Entre los callejones de Puerto Colombia, la rutina de los pescadores artesanales transcurre entre madrugadas, redes remendadas y un mar cada vez menos generoso. Pero más allá de las historias cotidianas, los datos comienzan a hablar por sí solos: la pesca artesanal del Atlántico está envejeciendo.
De acuerdo con registros de la Alcaldía de Puerto Colombia y consolidados por el área de Comercio, Industria y Turismo, la mayoría de los pescadores registrados tiene entre 46 y 65 años, mientras que los menores de 25 representan un grupo casi simbólico. El gráfico que acompaña este análisis muestra que las generaciones jóvenes apenas alcanzan una fracción del total, una señal de que el relevo generacional está en riesgo.
Esa ausencia de jóvenes en la actividad artesanal contrasta con el peso histórico del oficio. En comunidades como Las Flores o Salgar, la pesca no solo era una fuente de ingreso, sino un legado transmitido de padres a hijos. Hoy, sin embargo, las nuevas generaciones prefieren migrar hacia sectores como el turismo, el comercio informal o el mototaxismo, donde los ingresos son más rápidos y menos dependientes del clima.
Los datos también revelan otro patrón: la fragmentación organizativa del sector. De las más de quince asociaciones registradas en el municipio, pocas superan la veintena de afiliados. Solo tres —COOPEGAR, ASOPESMARPORTE y ASOPESCARITO— agrupan cifras considerables, mientras que el grupo de pescadores independientes lidera el registro con 91 personas.
Este predominio de lo individual sobre lo colectivo refleja una debilidad estructural: sin cooperativas fuertes, los pescadores pierden poder de negociación frente a intermediarios y compradores. En la práctica, eso significa vender a menor precio, sin acceso a refrigeración ni redes de comercialización estables. Según un informe del Servicio Estadístico Pesquero Colombiano (SEPEC), más del 70 % de los desembarcos artesanales del Caribe se comercializan sin intermediación formal, lo que limita los ingresos y agrava la informalidad del oficio.
Las causas de este declive van más allá de lo económico. El Instituto de Investigaciones Marinas y Costeras (Invemar) ha documentado que los ecosistemas costeros del Atlántico presentan signos de degradación, con pérdida de manglares, contaminación y presión pesquera sobre especies como el róbalo (Centropomus undecimalis) y el jurel (Caranx hippos). Estos factores reducen la productividad y desincentivan la entrada de nuevos pescadores.
El problema, sin embargo, no es exclusivo de Puerto Colombia. A nivel nacional, la Autoridad Nacional de Acuicultura y Pesca (AUNAP) ha advertido que el país enfrenta un “vacío generacional” en la pesca artesanal: los pescadores mayores de 50 años representan más del 60 % del total, mientras que los menores de 30 apenas alcanzan el 10 %. Esta tendencia amenaza la sostenibilidad cultural y económica de un oficio que sostiene la seguridad alimentaria de miles de familias costeras.

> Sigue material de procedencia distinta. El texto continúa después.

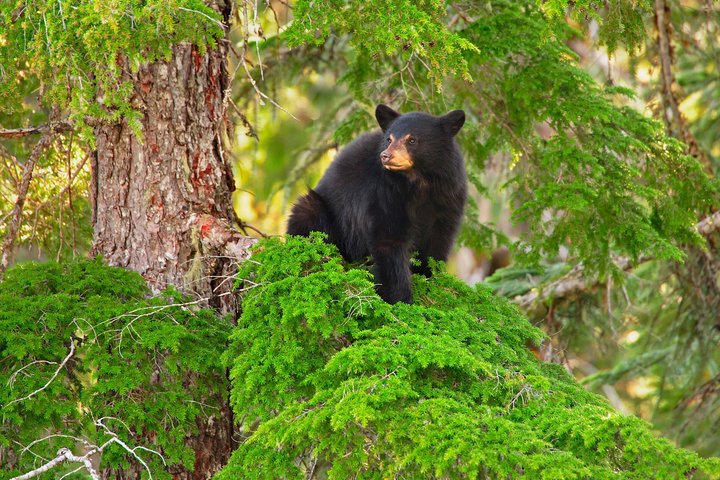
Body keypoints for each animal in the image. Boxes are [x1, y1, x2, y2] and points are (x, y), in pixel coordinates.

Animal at [287, 104, 467, 304]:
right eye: (389, 139)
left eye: (412, 140)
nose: (385, 155)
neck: (418, 182)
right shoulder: (384, 193)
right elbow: (389, 240)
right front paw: (401, 300)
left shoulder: (448, 198)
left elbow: (438, 242)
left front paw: (428, 278)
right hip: (319, 212)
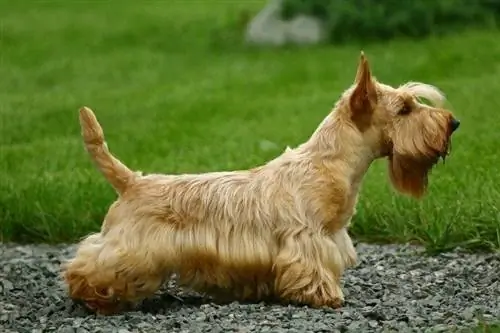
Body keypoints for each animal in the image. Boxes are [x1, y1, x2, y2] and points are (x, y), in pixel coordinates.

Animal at [60, 52, 458, 314]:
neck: (327, 164)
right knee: (88, 264)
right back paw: (94, 295)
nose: (453, 123)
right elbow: (312, 270)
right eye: (404, 109)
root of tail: (131, 182)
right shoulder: (306, 238)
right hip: (129, 249)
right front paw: (325, 295)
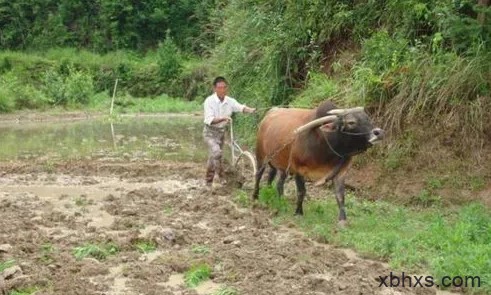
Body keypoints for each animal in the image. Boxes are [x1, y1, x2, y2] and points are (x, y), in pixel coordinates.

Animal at [254, 100, 384, 225]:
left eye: (367, 118)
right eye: (351, 122)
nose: (379, 133)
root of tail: (269, 114)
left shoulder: (340, 172)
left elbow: (340, 196)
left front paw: (342, 220)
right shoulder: (299, 169)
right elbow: (301, 192)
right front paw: (298, 213)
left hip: (280, 164)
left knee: (276, 181)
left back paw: (278, 199)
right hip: (260, 156)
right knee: (258, 175)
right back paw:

“Lo que muestran las cifras es que la pesca artesanal está atrapada en una paradoja”, explica un estudio de la Universidad Nacional de Colombia. “Mientras las comunidades costeras siguen dependiendo del mar, el mar ya no les ofrece las mismas condiciones ecológicas ni sociales para sobrevivir de él”.
El gráfico de edad y vinculación refleja precisamente esa tensión: los pescadores mayores, más organizados y persistentes, sostienen la base del sector, mientras que los jóvenes, desmovilizados o desvinculados, representan una generación ausente.
En términos simples, la pesca artesanal en Puerto Colombia sobrevive más por resistencia que por renovación. Y aunque las cifras parecen frías, detrás de cada barra azul hay historias de adaptación, pérdidas y memoria: hombres y mujeres que han hecho del mar su biografía, aun cuando el mar empieza a olvidarse de ellos.